Logistically it sounds scary, but if you're looking for a supported riding event, you will feel safe and secure here. Dotted along the course there are 10-15 WARBY's (We Are Right Behind You) riding each leg with you, a team of fluoro-vested volunteers who fix your broken chains, change your popped tyre or just give you emotional support if your spirit is broken on the roadside. These angels were effective, just in their presence, but they were certainly made to work for their supper.
Every road we crossed, although not closed, was controlled by route marshals and traffic controllers. I don't even want to contemplate the planning that goes into making sure we all had accurate directions, all intersections were safe, hazards were identified and safety instructions were clearly passed on.
Support vehicles in the form of actual ambulances (used more than once), police vehicles, medical motorbikes and 4WDs full of rescue equipment carefully drove up and down the route looking for people needing help. You felt it was never far away.

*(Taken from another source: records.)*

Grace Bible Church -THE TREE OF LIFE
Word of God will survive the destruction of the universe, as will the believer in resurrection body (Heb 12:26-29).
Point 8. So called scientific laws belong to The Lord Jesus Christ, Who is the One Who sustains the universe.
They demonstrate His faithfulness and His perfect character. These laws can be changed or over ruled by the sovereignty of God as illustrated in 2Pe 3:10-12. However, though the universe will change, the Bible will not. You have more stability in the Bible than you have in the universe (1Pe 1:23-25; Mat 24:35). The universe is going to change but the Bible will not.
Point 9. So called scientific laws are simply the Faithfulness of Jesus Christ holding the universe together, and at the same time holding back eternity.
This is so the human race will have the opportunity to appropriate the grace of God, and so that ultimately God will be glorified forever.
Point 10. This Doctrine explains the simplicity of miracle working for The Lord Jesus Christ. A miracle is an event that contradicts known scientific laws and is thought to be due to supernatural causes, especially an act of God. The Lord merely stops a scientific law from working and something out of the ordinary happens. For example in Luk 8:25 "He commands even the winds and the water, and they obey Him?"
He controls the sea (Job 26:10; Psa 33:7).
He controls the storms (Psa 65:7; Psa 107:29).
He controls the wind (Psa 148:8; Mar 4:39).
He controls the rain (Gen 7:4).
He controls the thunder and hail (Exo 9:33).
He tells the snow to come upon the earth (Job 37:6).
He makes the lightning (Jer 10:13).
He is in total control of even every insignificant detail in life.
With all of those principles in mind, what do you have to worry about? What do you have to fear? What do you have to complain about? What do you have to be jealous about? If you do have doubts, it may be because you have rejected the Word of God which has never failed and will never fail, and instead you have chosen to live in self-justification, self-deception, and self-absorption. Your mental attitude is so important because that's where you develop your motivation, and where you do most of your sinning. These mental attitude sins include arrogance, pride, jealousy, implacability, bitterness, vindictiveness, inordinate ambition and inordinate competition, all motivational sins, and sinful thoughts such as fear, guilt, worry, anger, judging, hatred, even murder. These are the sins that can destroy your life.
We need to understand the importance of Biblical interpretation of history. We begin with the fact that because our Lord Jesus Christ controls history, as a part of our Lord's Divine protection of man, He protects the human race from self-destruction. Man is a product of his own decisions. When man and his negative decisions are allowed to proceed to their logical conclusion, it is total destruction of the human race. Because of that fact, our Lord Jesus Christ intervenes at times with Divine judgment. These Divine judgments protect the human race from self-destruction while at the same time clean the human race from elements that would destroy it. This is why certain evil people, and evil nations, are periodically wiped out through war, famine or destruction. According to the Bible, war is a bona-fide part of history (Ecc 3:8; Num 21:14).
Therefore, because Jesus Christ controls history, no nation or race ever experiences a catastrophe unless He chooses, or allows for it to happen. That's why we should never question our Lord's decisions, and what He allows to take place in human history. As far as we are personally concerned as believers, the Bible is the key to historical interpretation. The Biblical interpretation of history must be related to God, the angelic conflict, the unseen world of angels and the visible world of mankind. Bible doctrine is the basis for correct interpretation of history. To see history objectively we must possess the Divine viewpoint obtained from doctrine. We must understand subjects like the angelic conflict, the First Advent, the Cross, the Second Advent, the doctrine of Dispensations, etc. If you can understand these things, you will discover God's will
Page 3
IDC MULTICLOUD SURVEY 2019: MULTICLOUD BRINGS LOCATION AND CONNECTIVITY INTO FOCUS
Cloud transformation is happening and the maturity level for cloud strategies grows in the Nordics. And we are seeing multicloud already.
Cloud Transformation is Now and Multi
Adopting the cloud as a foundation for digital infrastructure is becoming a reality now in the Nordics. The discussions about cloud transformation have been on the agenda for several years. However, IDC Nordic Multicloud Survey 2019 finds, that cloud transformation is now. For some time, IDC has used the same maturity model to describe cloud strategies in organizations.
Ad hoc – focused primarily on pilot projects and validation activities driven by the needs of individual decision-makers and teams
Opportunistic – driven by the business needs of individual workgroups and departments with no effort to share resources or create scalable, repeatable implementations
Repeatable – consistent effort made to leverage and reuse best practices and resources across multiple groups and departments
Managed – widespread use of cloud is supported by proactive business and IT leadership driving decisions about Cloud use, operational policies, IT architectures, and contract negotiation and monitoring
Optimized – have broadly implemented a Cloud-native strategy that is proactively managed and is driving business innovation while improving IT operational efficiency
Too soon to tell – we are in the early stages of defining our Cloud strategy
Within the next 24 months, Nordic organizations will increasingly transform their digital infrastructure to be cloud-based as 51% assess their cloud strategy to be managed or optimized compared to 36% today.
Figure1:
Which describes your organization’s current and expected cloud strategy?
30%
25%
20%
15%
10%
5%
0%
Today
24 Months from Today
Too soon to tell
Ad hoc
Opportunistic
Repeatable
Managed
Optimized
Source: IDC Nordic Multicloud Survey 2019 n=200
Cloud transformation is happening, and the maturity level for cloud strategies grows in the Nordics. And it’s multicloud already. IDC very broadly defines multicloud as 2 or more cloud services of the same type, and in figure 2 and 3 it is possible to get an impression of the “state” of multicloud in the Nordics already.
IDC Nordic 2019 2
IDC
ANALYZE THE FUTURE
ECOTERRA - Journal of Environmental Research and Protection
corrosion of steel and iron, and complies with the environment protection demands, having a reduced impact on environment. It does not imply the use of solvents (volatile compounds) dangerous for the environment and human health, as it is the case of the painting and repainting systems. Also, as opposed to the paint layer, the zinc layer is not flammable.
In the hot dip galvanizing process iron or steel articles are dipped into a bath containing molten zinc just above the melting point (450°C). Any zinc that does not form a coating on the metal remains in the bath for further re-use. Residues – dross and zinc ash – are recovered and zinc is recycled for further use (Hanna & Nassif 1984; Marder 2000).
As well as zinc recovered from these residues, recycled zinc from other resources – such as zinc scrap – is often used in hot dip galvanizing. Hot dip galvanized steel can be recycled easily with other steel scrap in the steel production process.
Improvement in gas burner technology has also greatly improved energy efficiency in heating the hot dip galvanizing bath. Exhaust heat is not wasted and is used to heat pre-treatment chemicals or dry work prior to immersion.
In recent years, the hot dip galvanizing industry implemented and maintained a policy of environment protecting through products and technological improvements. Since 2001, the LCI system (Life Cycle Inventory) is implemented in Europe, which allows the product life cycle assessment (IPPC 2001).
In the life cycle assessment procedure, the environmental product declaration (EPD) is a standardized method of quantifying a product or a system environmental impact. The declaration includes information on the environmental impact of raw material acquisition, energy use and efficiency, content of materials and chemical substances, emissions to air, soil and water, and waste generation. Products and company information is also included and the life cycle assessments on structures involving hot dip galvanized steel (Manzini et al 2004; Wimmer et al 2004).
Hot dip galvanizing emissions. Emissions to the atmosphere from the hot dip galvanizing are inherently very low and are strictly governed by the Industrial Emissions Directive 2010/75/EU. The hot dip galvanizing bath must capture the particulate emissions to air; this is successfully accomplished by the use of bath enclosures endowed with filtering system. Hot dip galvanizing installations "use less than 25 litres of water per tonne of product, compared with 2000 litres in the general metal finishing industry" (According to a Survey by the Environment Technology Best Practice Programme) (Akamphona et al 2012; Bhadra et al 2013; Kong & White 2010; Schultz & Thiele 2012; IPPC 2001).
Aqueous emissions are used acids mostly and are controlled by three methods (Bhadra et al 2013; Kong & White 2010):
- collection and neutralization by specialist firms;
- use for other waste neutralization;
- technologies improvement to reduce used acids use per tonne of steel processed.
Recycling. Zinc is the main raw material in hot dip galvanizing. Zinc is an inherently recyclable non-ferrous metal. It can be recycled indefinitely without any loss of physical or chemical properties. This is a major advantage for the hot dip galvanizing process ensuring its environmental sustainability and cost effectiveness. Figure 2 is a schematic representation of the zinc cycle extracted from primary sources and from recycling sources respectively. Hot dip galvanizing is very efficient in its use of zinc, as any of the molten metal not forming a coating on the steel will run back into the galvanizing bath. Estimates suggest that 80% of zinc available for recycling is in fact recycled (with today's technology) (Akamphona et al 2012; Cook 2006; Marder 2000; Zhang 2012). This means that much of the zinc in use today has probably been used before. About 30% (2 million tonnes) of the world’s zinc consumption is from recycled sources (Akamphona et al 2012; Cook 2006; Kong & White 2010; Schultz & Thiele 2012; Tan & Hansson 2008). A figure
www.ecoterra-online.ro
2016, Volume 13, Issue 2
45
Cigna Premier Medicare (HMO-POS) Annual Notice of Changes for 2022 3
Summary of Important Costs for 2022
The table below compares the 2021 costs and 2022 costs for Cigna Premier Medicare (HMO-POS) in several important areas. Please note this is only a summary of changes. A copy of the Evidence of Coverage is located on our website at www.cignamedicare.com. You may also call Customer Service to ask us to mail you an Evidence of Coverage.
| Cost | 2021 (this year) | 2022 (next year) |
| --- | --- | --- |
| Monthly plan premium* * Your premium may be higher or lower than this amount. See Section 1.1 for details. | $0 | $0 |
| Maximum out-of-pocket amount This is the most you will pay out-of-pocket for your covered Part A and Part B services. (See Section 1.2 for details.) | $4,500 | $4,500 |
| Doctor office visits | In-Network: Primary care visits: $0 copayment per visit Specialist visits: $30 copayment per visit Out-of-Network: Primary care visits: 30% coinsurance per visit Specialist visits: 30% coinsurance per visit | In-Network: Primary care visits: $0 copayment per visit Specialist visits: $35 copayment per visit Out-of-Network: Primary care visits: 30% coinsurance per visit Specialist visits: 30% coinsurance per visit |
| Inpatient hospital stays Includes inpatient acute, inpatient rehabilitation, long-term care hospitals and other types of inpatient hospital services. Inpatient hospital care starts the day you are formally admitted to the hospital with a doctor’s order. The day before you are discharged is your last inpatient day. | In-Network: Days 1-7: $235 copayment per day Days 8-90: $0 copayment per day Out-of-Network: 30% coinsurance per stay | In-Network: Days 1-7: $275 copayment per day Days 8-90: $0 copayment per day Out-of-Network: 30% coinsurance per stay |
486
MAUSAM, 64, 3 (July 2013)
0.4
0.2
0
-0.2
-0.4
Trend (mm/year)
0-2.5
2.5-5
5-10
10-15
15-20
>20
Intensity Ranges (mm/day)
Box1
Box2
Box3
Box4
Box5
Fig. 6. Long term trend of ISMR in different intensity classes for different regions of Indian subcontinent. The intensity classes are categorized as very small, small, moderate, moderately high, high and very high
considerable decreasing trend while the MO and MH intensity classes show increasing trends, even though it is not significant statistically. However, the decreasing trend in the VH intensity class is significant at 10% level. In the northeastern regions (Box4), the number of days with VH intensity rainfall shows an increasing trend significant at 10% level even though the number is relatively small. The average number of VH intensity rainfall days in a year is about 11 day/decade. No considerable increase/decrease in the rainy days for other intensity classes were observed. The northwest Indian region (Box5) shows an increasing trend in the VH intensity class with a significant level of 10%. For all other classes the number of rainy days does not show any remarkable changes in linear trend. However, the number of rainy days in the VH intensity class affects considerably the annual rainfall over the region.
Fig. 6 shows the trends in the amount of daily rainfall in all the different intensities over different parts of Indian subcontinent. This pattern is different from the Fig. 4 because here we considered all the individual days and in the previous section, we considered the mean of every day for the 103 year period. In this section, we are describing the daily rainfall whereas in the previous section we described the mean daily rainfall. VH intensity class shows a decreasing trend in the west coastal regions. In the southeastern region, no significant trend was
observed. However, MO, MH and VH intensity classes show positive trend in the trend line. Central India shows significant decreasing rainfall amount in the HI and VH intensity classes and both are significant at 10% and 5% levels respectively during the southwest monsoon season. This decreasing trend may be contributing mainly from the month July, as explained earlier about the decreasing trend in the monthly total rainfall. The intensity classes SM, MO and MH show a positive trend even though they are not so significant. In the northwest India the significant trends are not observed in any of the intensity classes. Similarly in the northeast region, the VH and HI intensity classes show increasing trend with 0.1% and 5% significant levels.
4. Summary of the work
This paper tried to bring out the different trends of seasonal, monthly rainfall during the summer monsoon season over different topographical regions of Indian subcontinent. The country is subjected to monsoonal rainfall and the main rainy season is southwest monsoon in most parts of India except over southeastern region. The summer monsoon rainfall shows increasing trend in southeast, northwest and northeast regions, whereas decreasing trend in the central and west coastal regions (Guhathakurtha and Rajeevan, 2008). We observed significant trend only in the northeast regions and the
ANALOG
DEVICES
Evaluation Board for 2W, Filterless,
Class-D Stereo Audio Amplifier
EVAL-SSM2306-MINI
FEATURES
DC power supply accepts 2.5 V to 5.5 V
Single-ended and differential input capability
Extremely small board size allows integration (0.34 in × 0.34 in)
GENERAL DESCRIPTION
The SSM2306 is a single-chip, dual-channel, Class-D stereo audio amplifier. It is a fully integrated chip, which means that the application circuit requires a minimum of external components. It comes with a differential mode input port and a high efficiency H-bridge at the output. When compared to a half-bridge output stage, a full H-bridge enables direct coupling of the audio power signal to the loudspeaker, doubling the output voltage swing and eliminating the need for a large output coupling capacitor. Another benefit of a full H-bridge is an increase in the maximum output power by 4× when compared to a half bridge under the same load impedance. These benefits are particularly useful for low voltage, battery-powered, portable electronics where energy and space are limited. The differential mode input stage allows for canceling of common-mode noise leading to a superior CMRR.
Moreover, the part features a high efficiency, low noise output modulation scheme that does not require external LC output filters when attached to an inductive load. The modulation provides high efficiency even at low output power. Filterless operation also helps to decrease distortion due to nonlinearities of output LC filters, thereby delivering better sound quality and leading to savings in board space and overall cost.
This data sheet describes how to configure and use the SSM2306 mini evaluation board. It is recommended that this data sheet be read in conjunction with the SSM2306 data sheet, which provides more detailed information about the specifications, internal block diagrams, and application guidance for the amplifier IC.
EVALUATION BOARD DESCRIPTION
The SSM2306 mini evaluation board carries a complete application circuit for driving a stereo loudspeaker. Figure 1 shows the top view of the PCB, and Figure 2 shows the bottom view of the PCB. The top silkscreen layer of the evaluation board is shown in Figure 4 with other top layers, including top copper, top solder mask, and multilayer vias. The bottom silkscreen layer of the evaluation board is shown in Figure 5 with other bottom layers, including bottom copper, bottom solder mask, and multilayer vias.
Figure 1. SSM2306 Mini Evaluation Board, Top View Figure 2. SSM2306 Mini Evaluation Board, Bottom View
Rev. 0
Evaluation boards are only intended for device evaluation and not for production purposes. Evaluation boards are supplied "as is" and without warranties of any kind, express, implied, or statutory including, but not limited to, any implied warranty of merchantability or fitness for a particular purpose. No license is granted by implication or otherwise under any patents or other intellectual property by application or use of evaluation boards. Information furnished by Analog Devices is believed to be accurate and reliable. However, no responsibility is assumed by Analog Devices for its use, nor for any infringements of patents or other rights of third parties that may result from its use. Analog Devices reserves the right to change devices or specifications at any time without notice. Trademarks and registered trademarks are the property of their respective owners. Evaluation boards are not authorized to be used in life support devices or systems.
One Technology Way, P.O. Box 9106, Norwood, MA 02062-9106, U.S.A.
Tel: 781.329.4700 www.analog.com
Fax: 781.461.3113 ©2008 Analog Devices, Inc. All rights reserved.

Ever heard of a SAG (Support and Gear) wagon? It's a lifesaver and a pride-popper at the same time. I didn't ride the SAG wagon, but it was great to know it was there. I first thought it was the wagon of shame in case you plain gave up (as in sagging behind), but in was really a mini-bus, with a giant bike trailer on the back to drive you and your bike to the finish line in the case of injury, illness or mechanical issues. It actually had a lot of grateful passengers.
Apart from a few lineball edible, mediocre vegan food options I give the food, snacks and bonus ciders, that came as part of your entry fee, a big tick. In fact the only real bummer for the whole 10 days was Mother Nature. She tried her hardest to put us in the SAG wagon, with rain, wind and even hail. It's almost summer, lady, how about a few warm breezes? Aside from storm clouds, we also rode under wind-farm turbines, rain forest giants, and the odd sunburst. Never boring, always entertaining.